Dull tong dies will tend to make marks worse on the tool joints as more closing pressure is required to make these dies grip. Apart from the safety aspect of slipping tongs, using dull dies is false economy. Slip and tong dies should be inspected after every round trip and replaced as soon as they become worn.

Casing wear should be monitored by placing two ditch magnets in the return mud flowline or possum belly tank. At the same time each day (usually midnight) the magnets are cleaned off and the metal recovered. Make sure that the mud particles and crud adhering to the metal is removed and then weigh the sample. The daily drilling report should note the daily and cumulative amounts of metal in lbs or kgs. Any sudden increase in the return metal trend should be investigated. Examination of the metal from the ditch magnet should indicate which kind of wear is taking place.

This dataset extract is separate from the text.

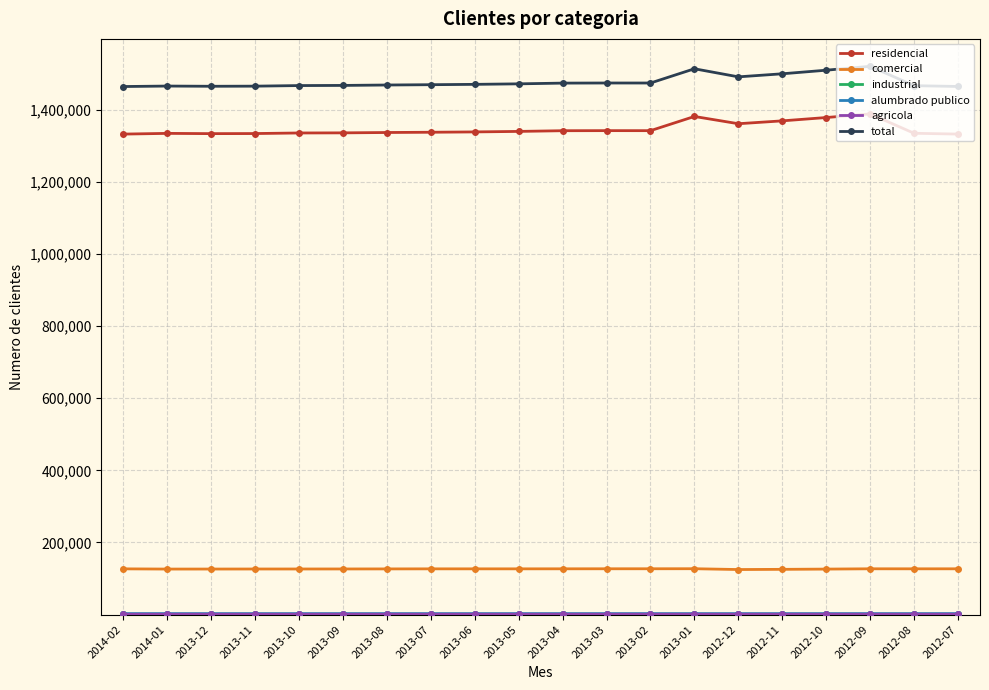

True or false: comercial and residencial intersect in this chart.

False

Lubinski proposed a limit of 2000 lbs of contact force, below which damage to tool joints would not be substantial (as discussed above). Wear rates should be moderate below this limit using solids- weighted mud, with smooth hardfacing that is level with the rest of the tool joint OD, and using sharp-tong dies, wear rates should be moderate. Use protectors to reduce lateral forces as described above to below this limit.

If a solids-free mud or brine system is used then wear rates will be much higher. Extra precautions in this case may include using nonrotating protectors (i.e., free to rotate on the drillstring), down- hole motors (to minimize rotating the drillstring), minimizing the dogleg severities and running heavier wall casing over the build and below the wellhead.